I was already soaked, so I could stand there soaking in the sun and light. My sister, Heidi, my mother’s husband, Marvin, and I had donated that painting – “Open Cube in Color on Color” – to the hospital in memory of my mom, Doris. In selling it, the artist, Sol LeWitt, also saw his price as a gift to the hospital, which made the whole thing possible. In its drama, authority and dazzle, it was made for my mother.
Now I wanted not just to see, but to know, to be a tiny part, like a chip inside everyone. I wondered what they were thinking. The blond over there – while wrestling that genetic irregularity, did she look up and think the simple cube at the bottom of everything?

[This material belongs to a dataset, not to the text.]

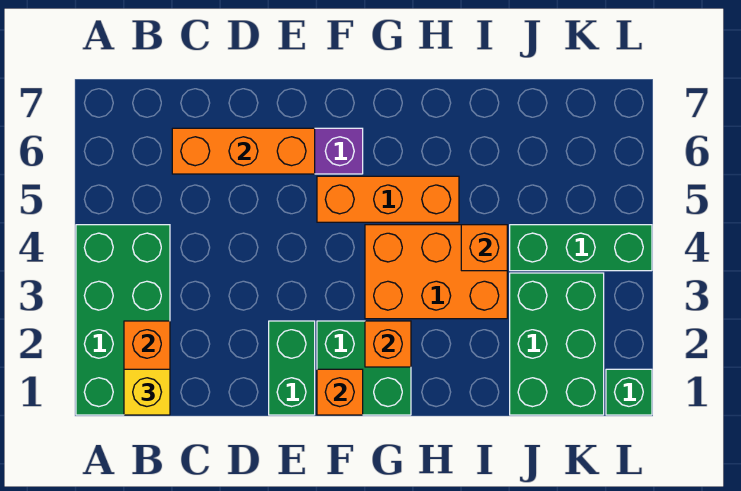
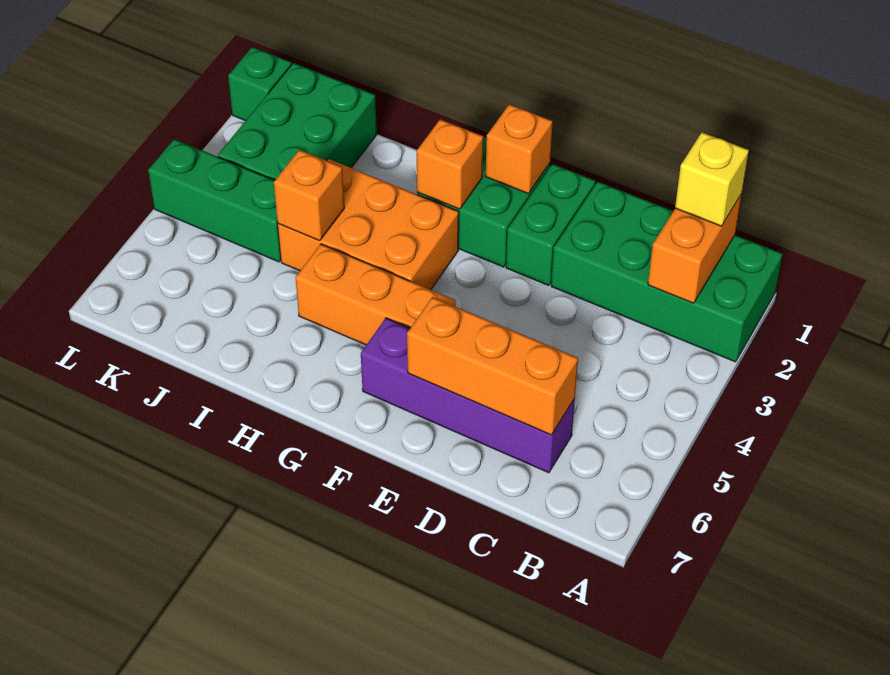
green brick A1:B4 level 1 -> green brick A1:D2 level 1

Did the doctor treating a melanoma patient get some boost – some inspiration outside the box? Was there a sense of shelter in the rhythmic bouts of color and pattern? Were they, at least, grateful to be out of the rain?
I went inside the building. At the cafe counter, I told the two servers that my family had donated the painting. I asked them if they had any reaction. They shrugged. They couldn’t figure out why I was talking to them.
I could have written better lines for them. But I didn’t mind. Whatever happened that day, Tuesday at 4:14 pm, was fine.